→ **THE TASK**
Retype everything from "Anger is a simply" down to "sources of anger." in the article on anger below, keeping every word and mark the same.

→ **PASSAGE TO READ**
** Begin **

Rethinking Anger Management
By: Karen
April 12, 2018


One of the most common calls we receive at Healing Hearts revolves around anger management. During a first meeting with a client who has anger issues, I often explain anger management is not needed. Rather, we need to work on anger understanding and rage management.

Anger Is Not A Problem

Anger is a simply a reasonable and healthy reaction to something else. It may be in an attempt to handle an emotion such as sadness or fear. Anger is often triggered by the opening or exposure of a deeply buried wound. The something else might also be the crossing of personal boundaries which leaves a sense of being disrespected. It could be the frustration of attempting to communicate and remaining unheard. These are a few, but certainly not all of the potential underlying sources of anger.

Anger Is Designed To Protect Us

Painful emotions such as sadness or fear are often triggered by loss.  This sense of loss may rest in the past, resulting from childhood trauma or the abandonment of unwanted or unexpected divorce. Unconscious reminders of past experiences can leave us feeling vulnerable to the pain caused by the wound left behind. Anger masks our sadness or fear and covers our vulnerability.

** End **

→ **SUPPLIED ENTRIES**
** Begin **

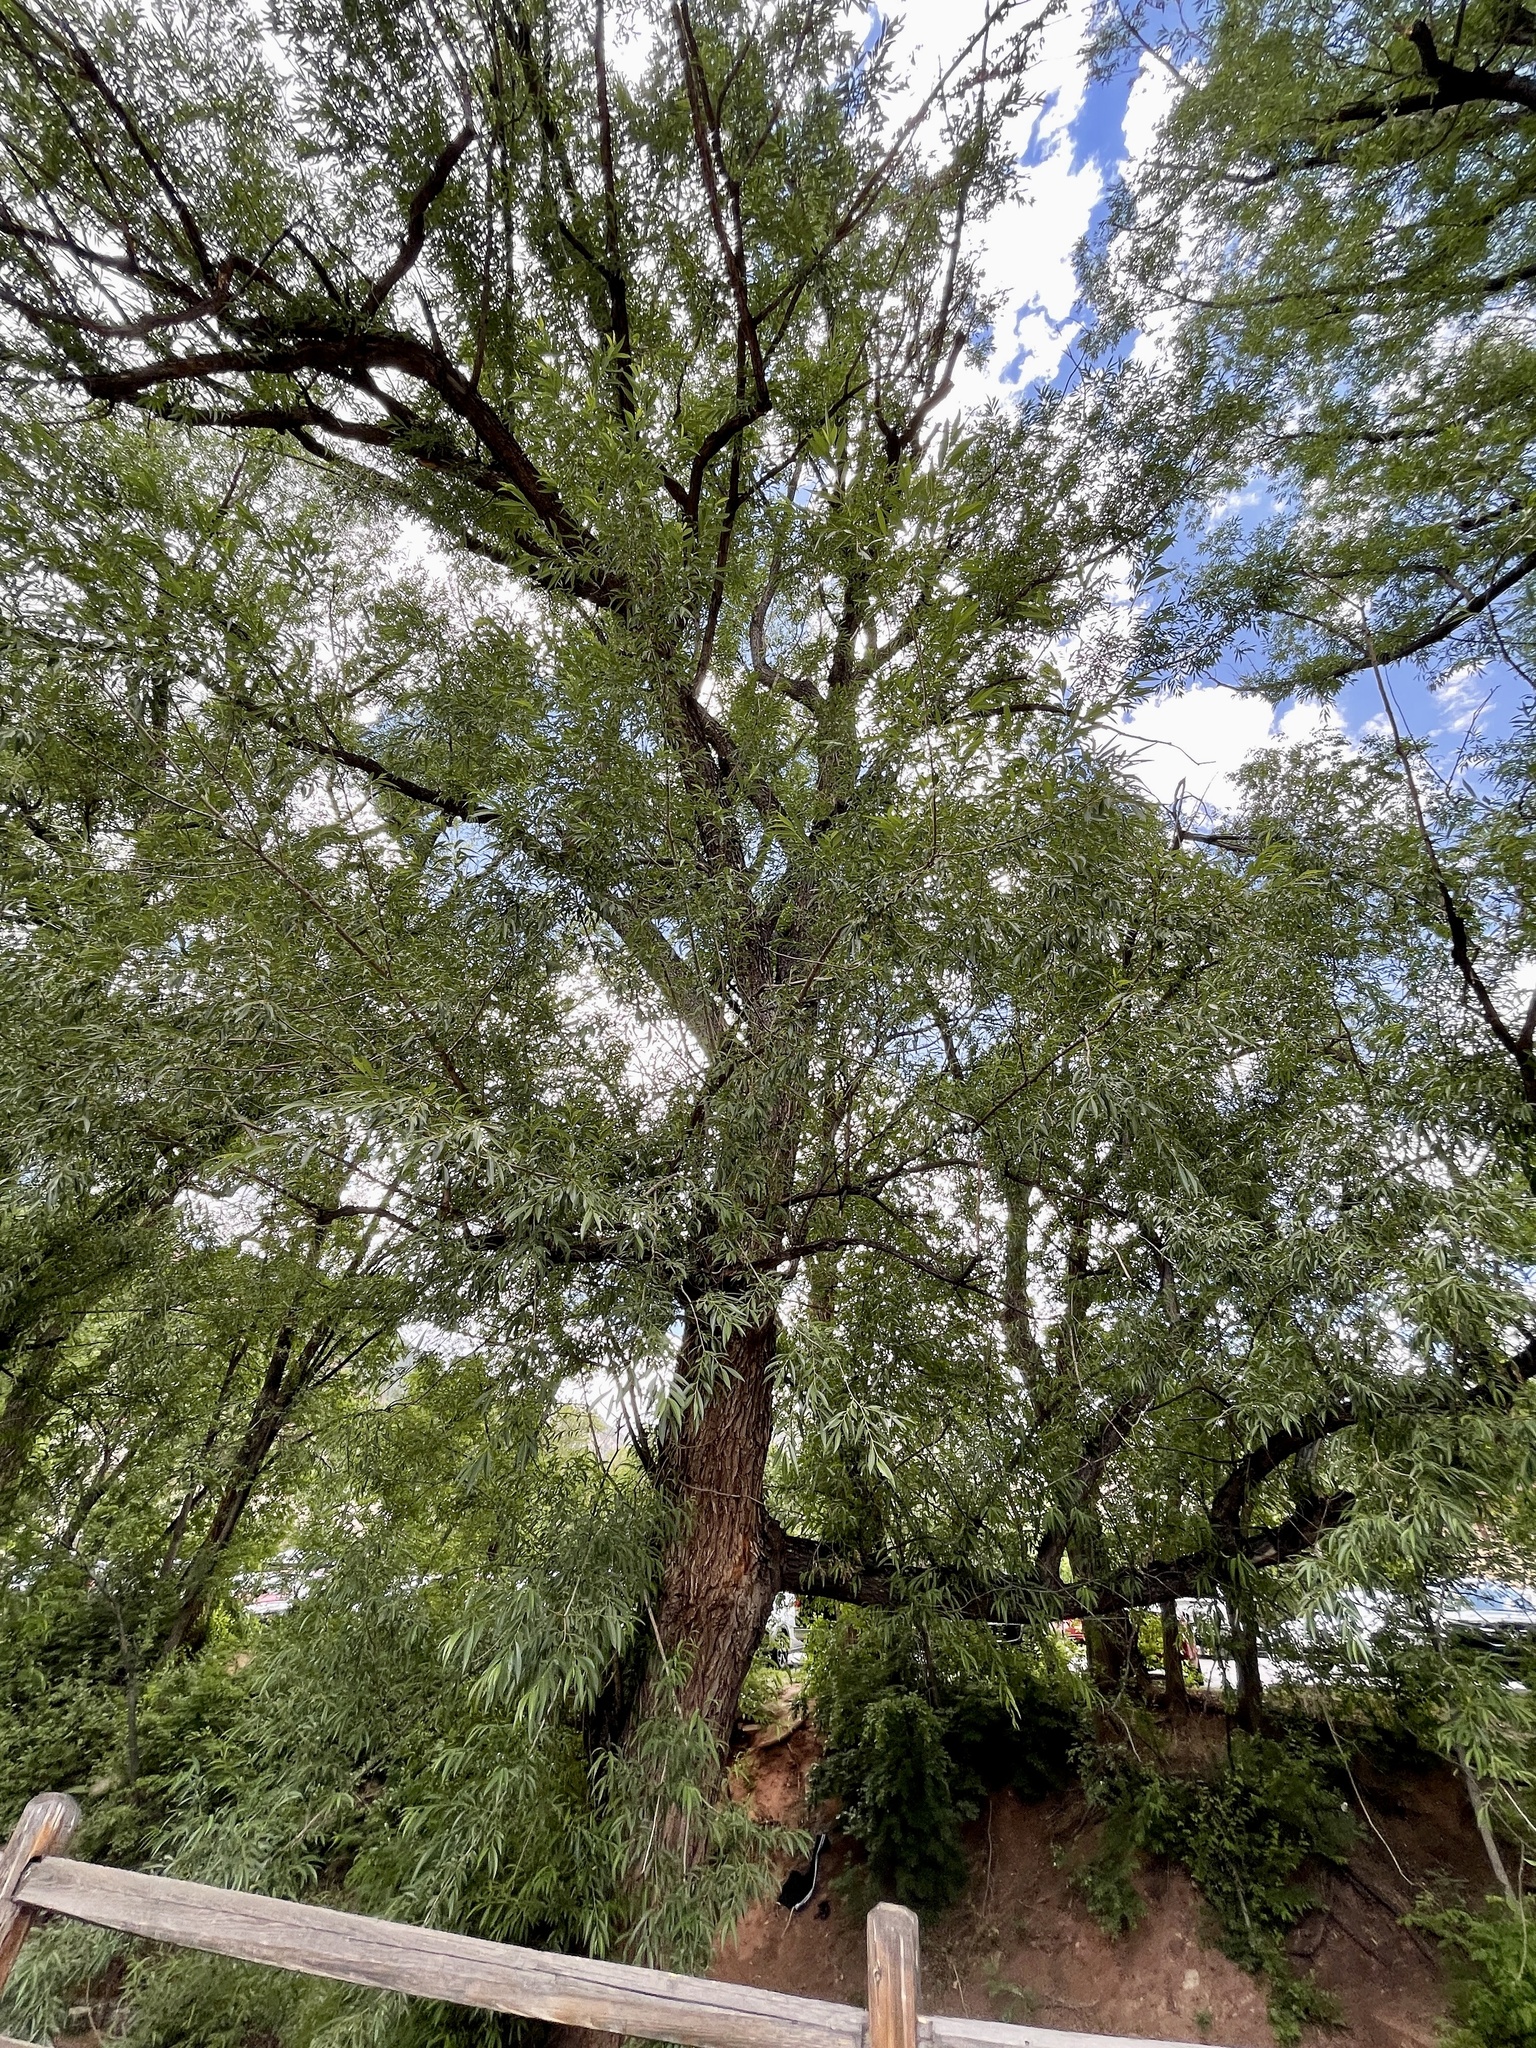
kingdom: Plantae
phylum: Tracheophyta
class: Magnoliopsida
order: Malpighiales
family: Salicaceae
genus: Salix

** End **
** Begin **

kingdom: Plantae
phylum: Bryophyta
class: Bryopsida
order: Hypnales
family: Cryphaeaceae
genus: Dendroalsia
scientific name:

** End **

→ **TASK OUTPUT**
Anger is a simply a reasonable and healthy reaction to something else. It may be in an attempt to handle an emotion such as sadness or fear. Anger is often triggered by the opening or exposure of a deeply buried wound. The something else might also be the crossing of personal boundaries which leaves a sense of being disrespected. It could be the frustration of attempting to communicate and remaining unheard. These are a few, but certainly not all of the potential underlying sources of anger.